*** Source data ***

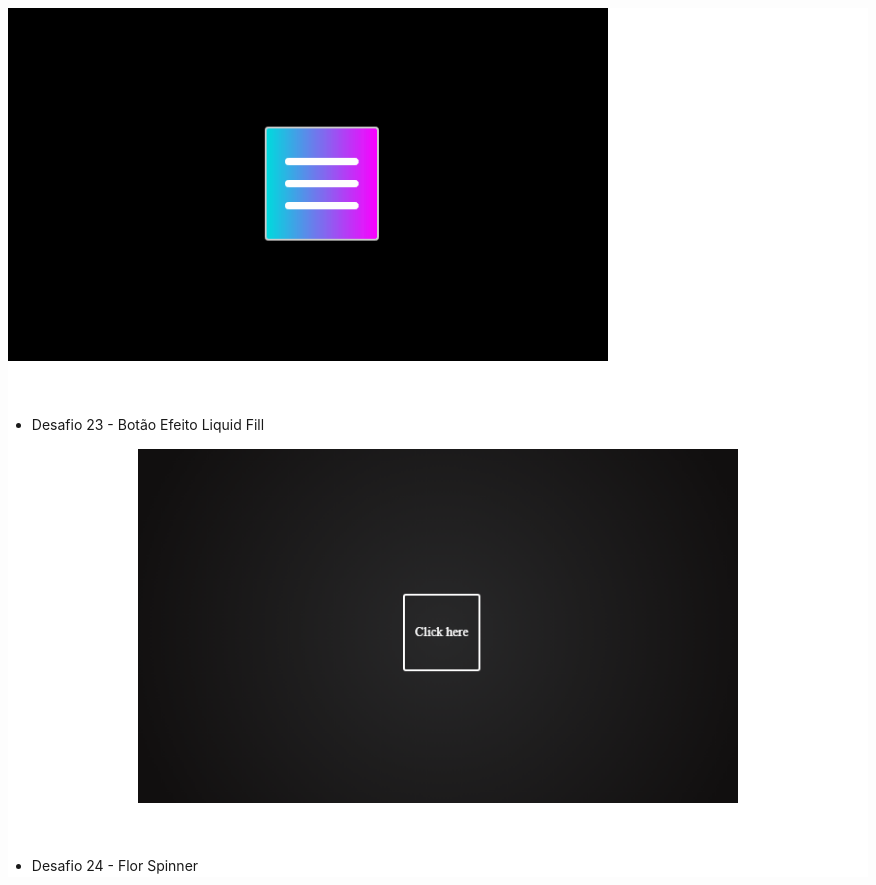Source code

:   <img width= '600' src=".github/gifts/Dia22.gif">
</p><br>

- Desafio 23 - Botão Efeito Liquid Fill
<p align="center">
  <img width= '600' src=".github/gifts/Dia23.gif">
</p><br>

- Desafio 24 - Flor Spinner
<p align="center">
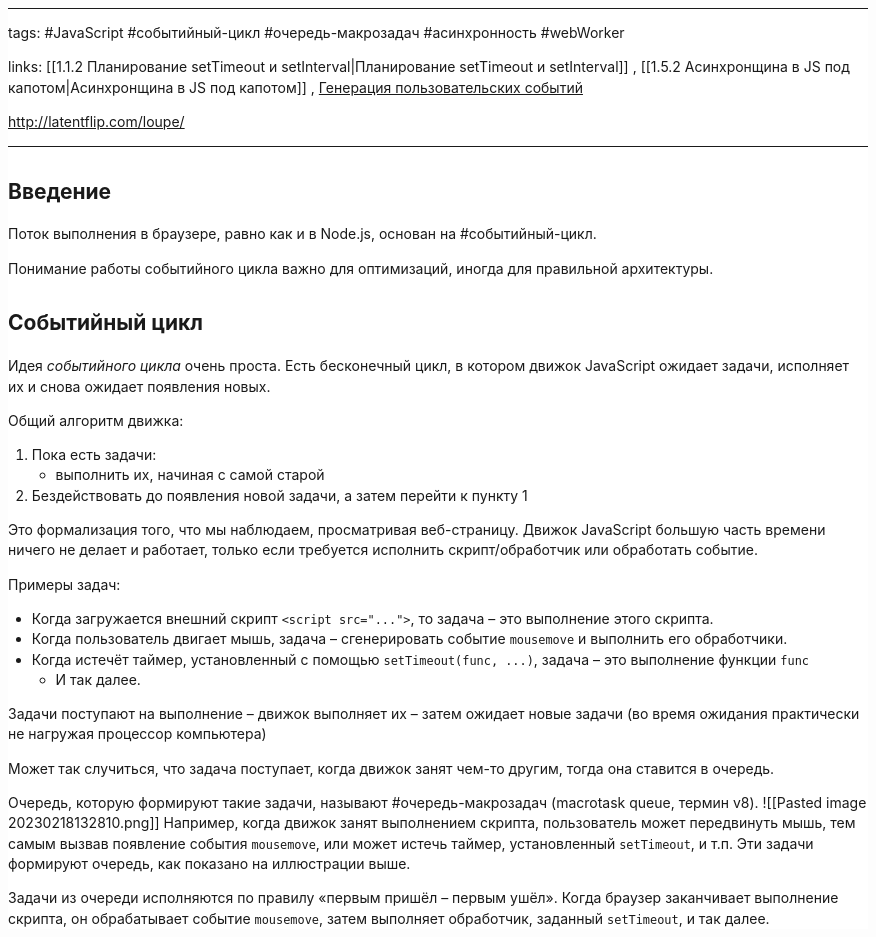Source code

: ____

tags: #JavaScript #событийный-цикл #очередь-макрозадач #асинхронность #webWorker 

links: [[1.1.2 Планирование setTimeout и setInterval|Планирование setTimeout и setInterval]] , [[1.5.2 Асинхронщина в JS под капотом|Асинхронщина в JS под капотом]] , [Генерация пользовательских событий](https://learn.javascript.ru/dispatch-events)

http://latentflip.com/loupe/

_____
## Введение

Поток выполнения в браузере, равно как и в Node.js, основан на #событийный-цикл.

Понимание работы событийного цикла важно для оптимизаций, иногда для правильной архитектуры.

## Событийный цикл

Идея _событийного цикла_ очень проста. Есть бесконечный цикл, в котором движок JavaScript ожидает задачи, исполняет их и снова ожидает появления новых.

Общий алгоритм движка:
1.  Пока есть задачи:
    -   выполнить их, начиная с самой старой
2.  Бездействовать до появления новой задачи, а затем перейти к пункту 1

Это формализация того, что мы наблюдаем, просматривая веб-страницу. Движок JavaScript большую часть времени ничего не делает и работает, только если требуется исполнить скрипт/обработчик или обработать событие.

Примеры задач:
-   Когда загружается внешний скрипт `<script src="...">`, то задача – это выполнение этого скрипта.
-   Когда пользователь двигает мышь, задача – сгенерировать событие `mousemove` и выполнить его обработчики.
-   Когда истечёт таймер, установленный с помощью `setTimeout(func, ...)`, задача – это выполнение функции `func`
	-   И так далее.

Задачи поступают на выполнение – движок выполняет их – затем ожидает новые задачи (во время ожидания практически не нагружая процессор компьютера)

Может так случиться, что задача поступает, когда движок занят чем-то другим, тогда она ставится в очередь.

Очередь, которую формируют такие задачи, называют #очередь-макрозадач (macrotask queue, термин v8).
![[Pasted image 20230218132810.png]]
Например, когда движок занят выполнением скрипта, пользователь может передвинуть мышь, тем самым вызвав появление события `mousemove`, или может истечь таймер, установленный `setTimeout`, и т.п. Эти задачи формируют очередь, как показано на иллюстрации выше.

Задачи из очереди исполняются по правилу «первым пришёл – первым ушёл». Когда браузер заканчивает выполнение скрипта, он обрабатывает событие `mousemove`, затем выполняет обработчик, заданный `setTimeout`, и так далее.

*** End of Source data ***

Task to carry out: Reproduce the lines from the entries above word for word, starting at the line that contains "links: [[1.1.2 Планирование" and stopping after the line that contains "перейти к пункту 1".

Solution to this problem:
links: [[1.1.2 Планирование setTimeout и setInterval|Планирование setTimeout и setInterval]] , [[1.5.2 Асинхронщина в JS под капотом|Асинхронщина в JS под капотом]] , [Генерация пользовательских событий](https://learn.javascript.ru/dispatch-events)

http://latentflip.com/loupe/

_____
## Введение

Поток выполнения в браузере, равно как и в Node.js, основан на #событийный-цикл.

Понимание работы событийного цикла важно для оптимизаций, иногда для правильной архитектуры.

## Событийный цикл

Идея _событийного цикла_ очень проста. Есть бесконечный цикл, в котором движок JavaScript ожидает задачи, исполняет их и снова ожидает появления новых.

Общий алгоритм движка:
1.  Пока есть задачи:
    -   выполнить их, начиная с самой старой
2.  Бездействовать до появления новой задачи, а затем перейти к пункту 1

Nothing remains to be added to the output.